Crypto firms seek clearer U.S. rules on their interest-bearing products

Cryptocurrency companies said they are concerned about US legislation governing products that allow users to earn interest on their holdings rather than trading them, months after a federal regulator and state governments fined a cryptocurrency company $100 million.

BlockFi, a crypto company based in New Jersey, agreed to pay $100 million in a landmark settlement with the US Securities and Exchange Commission and state regulators in February, after the SEC and state authorities determined that its interest-bearing product qualifies as a security and should have been registered.

Many digital asset companies who provide such items, however, indicated this month that the laws are still unclear to them and that they are unsure when they should register such offers, which are becoming increasingly popular and that many companies established within the last year.

Most companies have attempted to structure interest-bearing products in such a way as to avoid having to register them with the Securities and Exchange Commission (SEC), a procedure that takes time and requires continuing disclosure and reporting duties. As the government's monitoring of the crypto business grows, this attempt may set them up for a battle with the agency.

BlockFi intends to launch an alternate yield product, which it claims to be the first to register. The transaction, according to the corporation and the SEC, should serve as a model for other businesses.

"Our resolution with the SEC is a key step to achieving regulatory clarity for not only BlockFi but the crypto ecosystem as a whole, which is necessary for long-term mass adoption of crypto financial services," a BlockFi spokesperson mentioned in a report.

Instead of using enforcement actions to set boundaries, industry insiders believe the SEC should explicitly define what defines a security.

According to Nicholas Losurdo, a partner at Goodwin and previous counsel to recently departed SEC Commissioner Elad Roisman, SEC registration of crypto goods is "not always a path that others can follow for many different circumstances." "A better way for the SEC to communicate what it expects is for it to just say what it expects."

Securities, unlike other assets like commodities, are heavily regulated and need extensive disclosures to alert investors about potential dangers.

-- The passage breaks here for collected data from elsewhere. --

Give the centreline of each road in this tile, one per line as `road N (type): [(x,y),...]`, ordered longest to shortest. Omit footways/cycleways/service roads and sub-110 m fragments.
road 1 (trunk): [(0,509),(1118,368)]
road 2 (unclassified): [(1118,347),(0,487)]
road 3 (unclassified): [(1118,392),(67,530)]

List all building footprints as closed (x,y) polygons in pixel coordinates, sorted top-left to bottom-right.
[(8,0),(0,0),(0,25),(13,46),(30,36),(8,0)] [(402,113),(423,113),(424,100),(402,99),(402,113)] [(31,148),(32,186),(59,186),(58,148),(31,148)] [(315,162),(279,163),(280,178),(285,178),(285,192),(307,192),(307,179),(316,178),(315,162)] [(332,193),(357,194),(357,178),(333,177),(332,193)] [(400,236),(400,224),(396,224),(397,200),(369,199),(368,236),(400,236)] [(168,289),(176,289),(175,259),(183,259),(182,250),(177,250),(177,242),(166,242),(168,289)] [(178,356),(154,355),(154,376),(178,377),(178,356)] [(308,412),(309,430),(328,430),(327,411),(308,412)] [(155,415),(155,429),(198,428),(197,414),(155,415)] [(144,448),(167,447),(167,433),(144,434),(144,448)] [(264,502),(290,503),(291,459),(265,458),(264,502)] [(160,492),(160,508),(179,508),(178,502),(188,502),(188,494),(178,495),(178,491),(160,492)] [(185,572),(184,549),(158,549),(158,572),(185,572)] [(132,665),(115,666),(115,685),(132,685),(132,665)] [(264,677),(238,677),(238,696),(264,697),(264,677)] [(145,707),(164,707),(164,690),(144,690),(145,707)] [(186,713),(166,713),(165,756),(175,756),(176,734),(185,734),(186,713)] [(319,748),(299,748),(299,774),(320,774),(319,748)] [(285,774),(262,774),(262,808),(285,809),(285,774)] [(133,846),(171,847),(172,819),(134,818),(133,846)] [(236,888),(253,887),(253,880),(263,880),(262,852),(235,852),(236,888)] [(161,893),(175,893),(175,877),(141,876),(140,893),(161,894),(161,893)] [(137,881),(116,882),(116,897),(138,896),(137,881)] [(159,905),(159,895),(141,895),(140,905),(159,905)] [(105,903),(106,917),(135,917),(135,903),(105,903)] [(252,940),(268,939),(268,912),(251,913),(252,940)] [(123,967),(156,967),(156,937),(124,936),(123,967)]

Despite the fact that the Securities Act of 1933 defined the term "security," many experts rely on two U.S. Supreme Court precedents to evaluate whether an investment product is a security.

Although the SEC has not responded to a request for comment, SEC Chair Gary Gensler has stated that most cryptocurencies are securities in certain instances. Many in the sector disagree, citing different legal interpretations.

The New York State Department of Financial Services has approved an interest-bearing crypto product offered by Gemini, a crypto exchange. According to Noah Perlman, Gemini's chief operating officer, the clearance separates it from BlockFi's offering and indicates that the settlement had no impact on them.

“You've got an industry that wants to work with regulators, and yet you've got regulators who are not in the habit of giving advisory opinions," he said

State regulators who ordered BlockFi to stop selling its product also ordered crypto firm Celsius Network to stop selling its Celsius Earn product in September, calling it an unregistered security. Celsius CEO Alex Mashinsky did not indicate whether the device would be registered, but he told Reuters earlier this month that he was not worried about the SEC suing since Celsius is "far more cautious than BlockFi."

He also stated that BlockFi's device "didn't harm anyone."

Celsius has ceased accepting new transfers to its Earn accounts from U.S. retail investors since that interview. Further attempts for comment were not returned by the company.

According to Richard Levin, chair of Nelson Mullins' fintech and regulation group, several crypto businesses are considering limiting their offers to be clearly free from SEC registration restrictions.

Institutional investors are the only ones who can buy Circle Internet Financial's yield products.

"If a yield product pays dividends to customers, it will almost certainly be recognized as a security. As we were putting together Circle Yield, we agreed on that "Circle's chief strategy officer, Dante Disparte, stated.

Coinbase, the largest cryptocurrency exchange in the United States, canceled plans to offer a crypto-lending product after the Securities and Exchange Commission threatened to sue in September.

In light of the SEC's strong attitude, some crypto businesses have stated that they are being careful. According to Marco Santori, the company's chief legal officer, Kraken would want to provide an interest-bearing product but is concerned since the SEC has not offered guidelines.

Bitstamp, a crypto exchange with a virtual currency license in New York, wants to provide a yield product to institutional investors in the United States, but it thinks it'll require further licenses and clearance from New York regulators.

"Some crypto players in the United States have gotten themselves into a lot of trouble because of how they've handled lending and credit-type offerings," Bobby Zagotta, CEO of Bitstamp USA, said. "We don't want to go there, so we'll be extra cautious."